Мне бы сейчас придумать бутылку с водой. Просто взять и придумать? Да, именно так, просто взять и придумать, – а затем резко обнажить горлышко бутылки и успеть поймать этот девственный обильный шипунец крыльями губ, и уж после залить газировкой штаны, пиджак, рубашку, горло, тетрадку цитрусового цвета; нужно не забыть как следует взболтнуть бутылку перед стартом. Да, именно придумать всё это, а затем всамделишне осуществить. Невозможно?

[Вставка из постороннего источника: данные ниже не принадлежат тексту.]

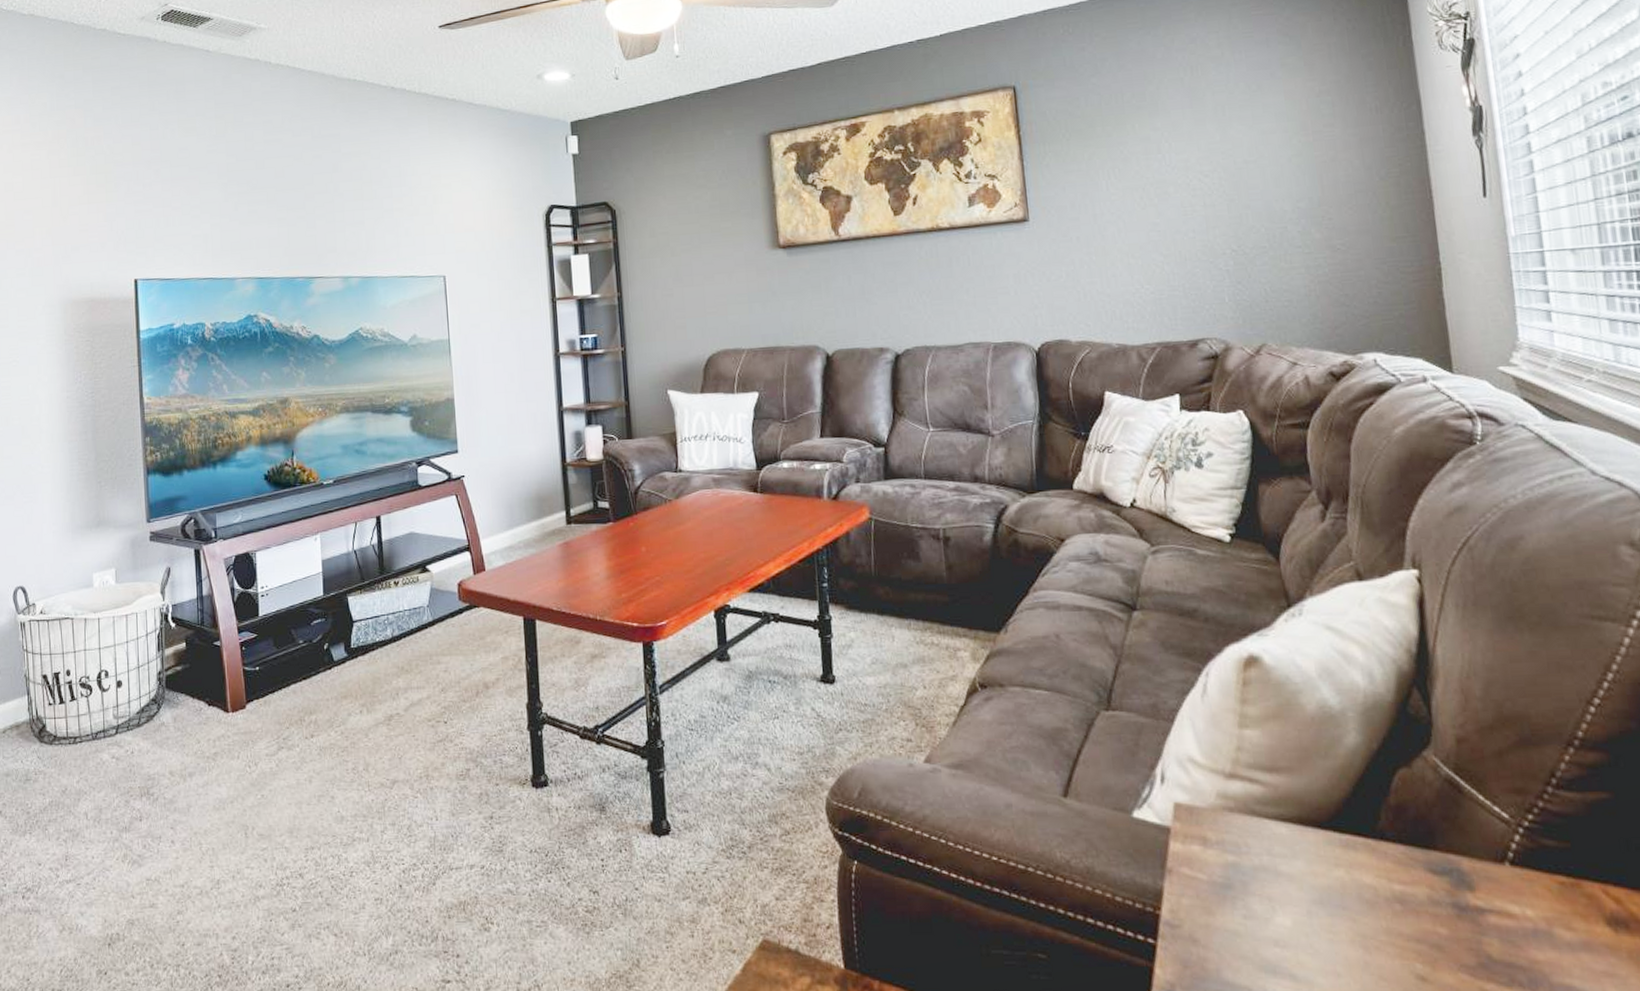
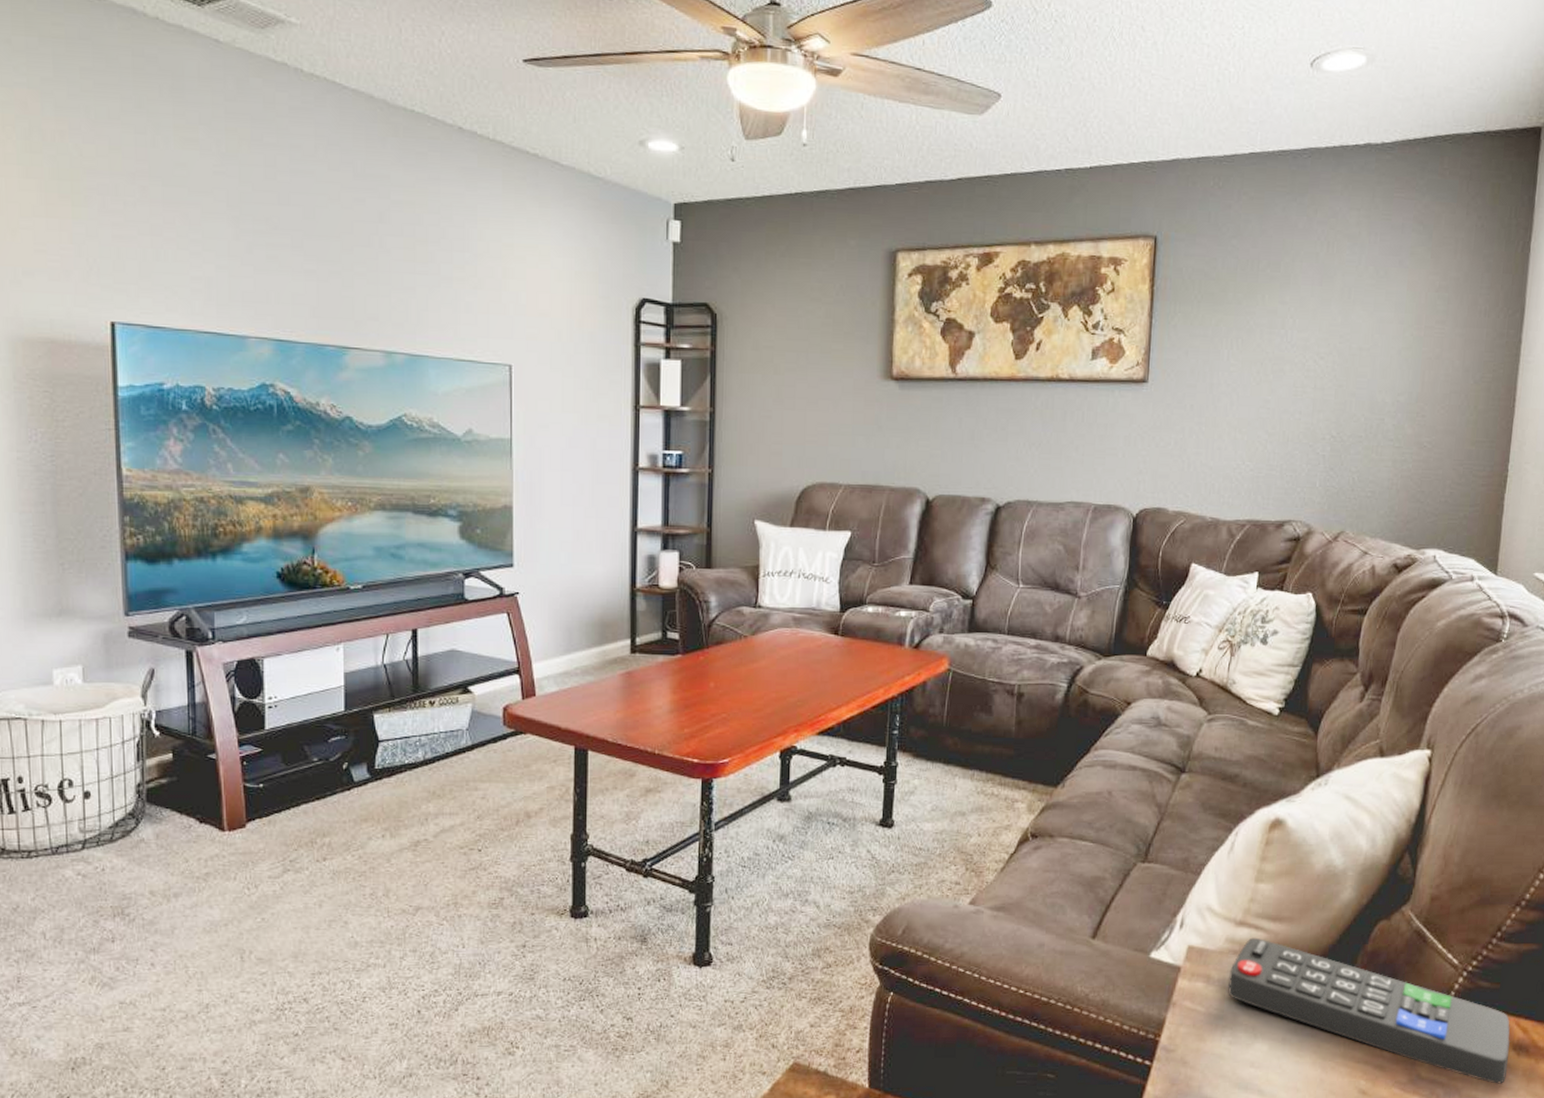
remote control: none [1228,791,1607,969] -> present [1228,937,1511,1084]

     Ой ли. Газировка – то ерунда. Когда-то я славился умением придумывать искромётные женские улыбки, честное слово. Идёт, бывало, мне навстречу знакомая безулыбочная женщина, - и только примечает меня средь всех прочих её теней, - как я уж сразу сочиняю, придумываю улыбку на её лице (игру мышц на прочих своих частях пусть уж дурочка сама додумает). Как правило,  выходило именно так: аккуратно вычерченная мной живая улыбка озаряла лицо её хозяйки, чем весьма способствовала нашему с хозяйкой дальнейшему сближению. (Странно: женщина – сама своя, а улыбка на её лице – моя.) Игра мышц на остальном её черепе, допустим, несколько портила симметрию черт, но зато и придавала какую-то детскую ироничность лицу, свойственную многим женщинам, когда они сильно чего-то хотят. Это была, повторюсь, моя улыбка, мной придуманная, мной разверженная, полностью мной налитая, и мною же отвергнутая. Как, зачем и почему? – так, затем и потому. Так уж. Подобных моих произведений – не счесть, я серьёзно.
 
     А улыбки – мстительные создания (в те времена я ещё не знал этого), и возмездие настигло меня скоро: в не далёкое тухлое времечко у каких-то сопливых перрончиков, близ окошка в некой тошниловке. Я сидел напротив знакомой безулыбочной женщины и попивал горячущий цикорий. Женщина же попивала мою комковатую кровь, и мы оглядывали друг друга, стремясь тем самым вызвать в себях то ли предвкушение дешёвой ностальгии, то ли нетрезвое разочарование, а то ли – не проверенную на прочность надежду. Не выходило ни того, ни другого, ни прочего - во всяком случае для меня. Дело ещё и в том, что как раз в ту пору я страдал жестоким насморком, подобранным мною из жалости в сырые те подъездные морозы; страдал неумолимо, но вполне стоически, чем ничуть не горжусь, как не принято собой гордиться когда прогулочным шагом идёшь под проливным дождём и навсегда забытым дома зонтом киваешь прохожим. Насморк. Сижу я за столиком перед женщиной, которая ждёт от меня важного, а думаю о том, как бы не уронить слезу из носа прямиком в мою кружку с цикорием; кляну себя за навсегда забытый дома платок, и вообще – навязчиво чувствую какую-то дурацкую картавость ситуации: она мне про любовь, а у меня из носа.., ведь загодя предупреждать осадки рукавом либо голой клешнёй или даже салфеткой – как-то уж совсем неловко, ведь сама идея насморка напрочь отвергается всеми на свете апологетами романтизма (лишь на миг она отвернётся, и я всё ж провожу рукавом в области подносья). Обильные сквозняки вкупе с Мишей Шуфутинским способствуют моему плохо законспирированному плачу.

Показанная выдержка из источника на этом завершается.